Your lucky! I have had a few warm days but most days its (20-30) and windy.


----------



## isaacdahl (Feb 27, 2010)

corpralbarn said:


> I never stopped.... Snow days make for great days to just get out and enjoy not having school!


I hate shootin' when it's that cold out! I might go out 2-3 times during the winter but usually not for very long. My hands tend to get numb after a few shots. It does drive me crazy not be able to shoot all winter though. 

I must be a wimp! lol


----------



## AJarcher (Feb 6, 2010)

pics coming up in about 30 min:shade:


----------



## AJarcher (Feb 6, 2010)

Pics from yesterday.


----------



## Ignition kid (Oct 7, 2008)

ya when I am up in Ohio during hunting season it is a pain sometimes to shoot since I hate having to wear gloves when I shoot in cold weather but u just have to get used to it.


----------



## .22outdoorsmen (Jul 6, 2010)

Ignition kid said:


> now it's starting to get kinda hot down here, it was somewhat nice the past month but now it's heating up. Urgh!


Wish I could be complaining about it being to hot here in Indiana! Haha, we've had a cold winter here. And a snowy one!


----------



## .22outdoorsmen (Jul 6, 2010)

AJarcher said:


> Pics from yesterday.


Nice! What kinda Hoyt is that?


----------



## AJarcher (Feb 6, 2010)

.22outdoorsmen said:


> Nice! What kinda Hoyt is that?


Its a hoyt rintec i acualy have two of them that is my hunting bow i also have a target bow do you have a hoyt ?


----------



## N7709K (Dec 17, 2008)

i haven't shot outside for a couple weeks.. weather in mn has been fluctuating....


----------



## .22outdoorsmen (Jul 6, 2010)

AJarcher said:


> Its a hoyt rintec i acualy have two of them that is my hunting bow i also have a target bow do you have a hoyt ?

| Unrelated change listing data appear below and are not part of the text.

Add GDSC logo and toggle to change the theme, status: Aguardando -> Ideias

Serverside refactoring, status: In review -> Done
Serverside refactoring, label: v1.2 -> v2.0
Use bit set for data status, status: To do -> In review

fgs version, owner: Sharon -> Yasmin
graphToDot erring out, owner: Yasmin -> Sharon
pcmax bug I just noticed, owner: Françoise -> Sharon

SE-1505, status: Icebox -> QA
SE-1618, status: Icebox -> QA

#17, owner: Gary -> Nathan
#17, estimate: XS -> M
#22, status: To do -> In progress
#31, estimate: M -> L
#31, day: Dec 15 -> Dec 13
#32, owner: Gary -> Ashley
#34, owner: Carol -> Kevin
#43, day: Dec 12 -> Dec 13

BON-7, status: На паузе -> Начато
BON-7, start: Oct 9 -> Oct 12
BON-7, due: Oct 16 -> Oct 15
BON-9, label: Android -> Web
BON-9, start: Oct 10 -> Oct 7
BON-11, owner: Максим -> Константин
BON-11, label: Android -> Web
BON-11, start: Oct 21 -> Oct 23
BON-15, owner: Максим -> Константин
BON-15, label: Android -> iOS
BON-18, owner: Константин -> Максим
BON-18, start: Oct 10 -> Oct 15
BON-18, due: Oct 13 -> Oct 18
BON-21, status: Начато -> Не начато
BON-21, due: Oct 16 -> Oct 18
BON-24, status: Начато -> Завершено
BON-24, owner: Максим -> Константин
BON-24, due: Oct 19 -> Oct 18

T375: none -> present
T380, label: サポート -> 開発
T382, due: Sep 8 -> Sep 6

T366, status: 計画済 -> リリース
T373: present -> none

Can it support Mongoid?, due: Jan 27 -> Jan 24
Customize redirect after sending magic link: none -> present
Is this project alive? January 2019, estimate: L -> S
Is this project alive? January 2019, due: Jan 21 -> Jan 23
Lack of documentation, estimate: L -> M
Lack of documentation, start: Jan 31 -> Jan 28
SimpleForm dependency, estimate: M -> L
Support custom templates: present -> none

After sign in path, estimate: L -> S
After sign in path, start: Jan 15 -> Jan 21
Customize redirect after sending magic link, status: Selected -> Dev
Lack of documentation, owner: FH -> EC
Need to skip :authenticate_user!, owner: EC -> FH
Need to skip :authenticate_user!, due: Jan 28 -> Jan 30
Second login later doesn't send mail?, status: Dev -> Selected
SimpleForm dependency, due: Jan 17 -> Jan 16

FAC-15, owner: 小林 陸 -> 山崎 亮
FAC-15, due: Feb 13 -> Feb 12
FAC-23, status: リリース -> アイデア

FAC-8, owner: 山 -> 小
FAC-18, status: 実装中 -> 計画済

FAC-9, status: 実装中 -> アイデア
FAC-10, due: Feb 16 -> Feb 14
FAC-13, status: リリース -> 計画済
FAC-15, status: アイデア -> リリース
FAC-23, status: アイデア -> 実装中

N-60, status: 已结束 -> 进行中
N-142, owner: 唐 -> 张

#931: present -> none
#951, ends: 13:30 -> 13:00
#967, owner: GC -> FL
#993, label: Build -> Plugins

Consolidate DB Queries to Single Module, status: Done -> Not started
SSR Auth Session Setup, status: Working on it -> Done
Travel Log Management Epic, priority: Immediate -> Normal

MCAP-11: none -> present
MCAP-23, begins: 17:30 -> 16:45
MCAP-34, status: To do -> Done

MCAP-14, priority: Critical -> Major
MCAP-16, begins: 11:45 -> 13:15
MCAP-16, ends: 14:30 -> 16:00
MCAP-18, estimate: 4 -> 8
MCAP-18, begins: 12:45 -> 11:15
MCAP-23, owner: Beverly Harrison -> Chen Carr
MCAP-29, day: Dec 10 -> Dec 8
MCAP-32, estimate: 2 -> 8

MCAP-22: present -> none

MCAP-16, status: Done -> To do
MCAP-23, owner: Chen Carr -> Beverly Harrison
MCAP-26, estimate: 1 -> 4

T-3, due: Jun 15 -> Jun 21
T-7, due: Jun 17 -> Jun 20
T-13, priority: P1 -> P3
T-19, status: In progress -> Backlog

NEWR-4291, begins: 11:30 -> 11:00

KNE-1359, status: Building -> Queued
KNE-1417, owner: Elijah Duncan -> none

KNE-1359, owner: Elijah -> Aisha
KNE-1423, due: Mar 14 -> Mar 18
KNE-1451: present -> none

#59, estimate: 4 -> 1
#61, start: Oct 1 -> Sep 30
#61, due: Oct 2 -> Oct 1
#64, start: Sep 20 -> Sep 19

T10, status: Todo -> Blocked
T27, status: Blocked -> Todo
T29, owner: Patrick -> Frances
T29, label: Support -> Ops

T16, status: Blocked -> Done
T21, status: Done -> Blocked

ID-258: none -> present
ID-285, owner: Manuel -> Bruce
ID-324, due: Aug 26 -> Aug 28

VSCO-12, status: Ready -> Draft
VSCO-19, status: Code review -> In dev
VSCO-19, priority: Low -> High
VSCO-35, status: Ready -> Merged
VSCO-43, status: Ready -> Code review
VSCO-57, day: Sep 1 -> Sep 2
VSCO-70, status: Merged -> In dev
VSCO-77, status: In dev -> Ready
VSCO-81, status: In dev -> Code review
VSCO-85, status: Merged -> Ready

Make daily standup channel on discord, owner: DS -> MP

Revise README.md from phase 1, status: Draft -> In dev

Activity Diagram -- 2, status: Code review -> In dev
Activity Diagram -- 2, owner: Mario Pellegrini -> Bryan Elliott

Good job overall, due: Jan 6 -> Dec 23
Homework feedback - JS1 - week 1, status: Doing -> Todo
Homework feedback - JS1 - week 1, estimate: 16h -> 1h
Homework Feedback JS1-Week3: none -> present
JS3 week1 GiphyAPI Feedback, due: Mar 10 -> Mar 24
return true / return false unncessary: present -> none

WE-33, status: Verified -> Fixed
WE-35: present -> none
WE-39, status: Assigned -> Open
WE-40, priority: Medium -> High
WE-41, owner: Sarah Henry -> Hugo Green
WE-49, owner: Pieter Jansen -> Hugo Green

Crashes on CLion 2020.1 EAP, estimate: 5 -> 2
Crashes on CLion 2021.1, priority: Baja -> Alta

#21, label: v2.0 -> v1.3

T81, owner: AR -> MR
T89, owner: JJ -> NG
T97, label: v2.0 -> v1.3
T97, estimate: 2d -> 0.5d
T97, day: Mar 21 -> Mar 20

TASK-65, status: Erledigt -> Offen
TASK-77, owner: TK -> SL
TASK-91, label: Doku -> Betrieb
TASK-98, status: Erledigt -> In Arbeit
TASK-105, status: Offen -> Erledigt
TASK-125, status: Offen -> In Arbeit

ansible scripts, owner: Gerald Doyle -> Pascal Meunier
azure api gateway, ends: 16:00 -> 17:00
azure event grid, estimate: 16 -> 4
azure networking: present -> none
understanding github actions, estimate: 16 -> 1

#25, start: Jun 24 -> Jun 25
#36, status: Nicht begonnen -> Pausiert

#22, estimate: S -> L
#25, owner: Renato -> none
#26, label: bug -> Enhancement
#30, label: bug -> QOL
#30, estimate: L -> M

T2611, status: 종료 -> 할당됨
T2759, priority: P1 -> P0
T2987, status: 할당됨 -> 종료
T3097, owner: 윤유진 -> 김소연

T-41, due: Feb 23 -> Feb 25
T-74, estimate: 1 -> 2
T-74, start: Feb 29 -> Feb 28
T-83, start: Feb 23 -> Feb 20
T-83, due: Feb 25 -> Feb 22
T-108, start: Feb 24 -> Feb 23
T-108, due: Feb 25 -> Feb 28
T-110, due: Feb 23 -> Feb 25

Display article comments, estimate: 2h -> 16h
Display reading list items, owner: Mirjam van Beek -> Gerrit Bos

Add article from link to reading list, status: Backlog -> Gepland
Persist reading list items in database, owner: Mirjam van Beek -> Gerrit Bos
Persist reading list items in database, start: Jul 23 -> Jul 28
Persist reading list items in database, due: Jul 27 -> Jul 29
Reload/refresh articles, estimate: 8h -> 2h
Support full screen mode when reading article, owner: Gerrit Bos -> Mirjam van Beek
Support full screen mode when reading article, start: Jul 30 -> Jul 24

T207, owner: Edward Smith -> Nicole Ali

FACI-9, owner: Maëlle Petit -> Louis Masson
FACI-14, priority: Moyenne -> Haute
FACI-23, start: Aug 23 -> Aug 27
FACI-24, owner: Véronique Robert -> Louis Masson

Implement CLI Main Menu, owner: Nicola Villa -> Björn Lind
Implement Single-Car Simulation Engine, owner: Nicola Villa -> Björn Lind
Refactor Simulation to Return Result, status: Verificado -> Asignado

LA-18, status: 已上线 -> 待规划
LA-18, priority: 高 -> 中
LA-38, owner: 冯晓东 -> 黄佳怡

Yes but its just more of a shoot everynow and then bow. I shoot my bowtech mainly.


----------



## nonamebob (Mar 7, 2010)

.22outdoorsmen said:


> Wish I could be complaining about it being to hot here in Indiana! Haha, we've had a cold winter here. And a snowy one!


True dat


----------



## texashoghunter (Dec 26, 2010)

The coldest it got here was in the 30's I have been shooting all winter.


----------



## 12-RING SHOOTER (Jul 27, 2010)

hoyt rintec is the slickest kid bow hoyts ever made!! my mom shoots my old one!


----------



## kegan (Aug 28, 2006)

corpralbarn said:


> I never stopped.... Snow days make for great days to just get out and enjoy not having school!


Same here. Actually, one afternoon is was a balmy 16 degrees and I managed my best score to date with my 65# longbow. That was fun


----------